*Data records*
=== Section Start ===

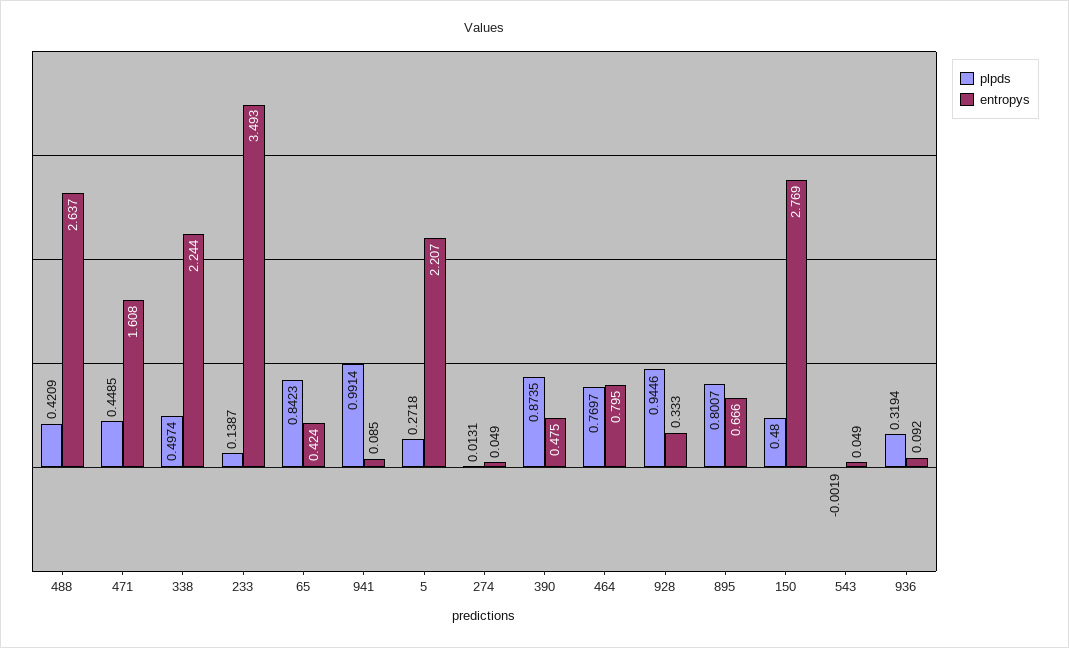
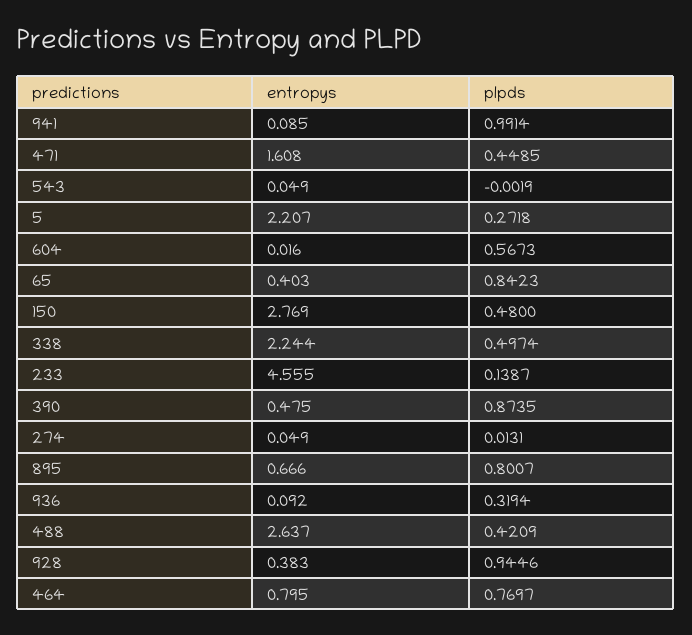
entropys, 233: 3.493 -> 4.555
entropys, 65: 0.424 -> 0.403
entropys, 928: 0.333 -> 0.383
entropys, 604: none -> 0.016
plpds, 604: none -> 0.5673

=== Section End ===

*What the task asks*
Would you give the data above again word for word, minus the pictures?

*Result of the exercise*
entropys, 233: 3.493 -> 4.555
entropys, 65: 0.424 -> 0.403
entropys, 928: 0.333 -> 0.383
entropys, 604: none -> 0.016
plpds, 604: none -> 0.5673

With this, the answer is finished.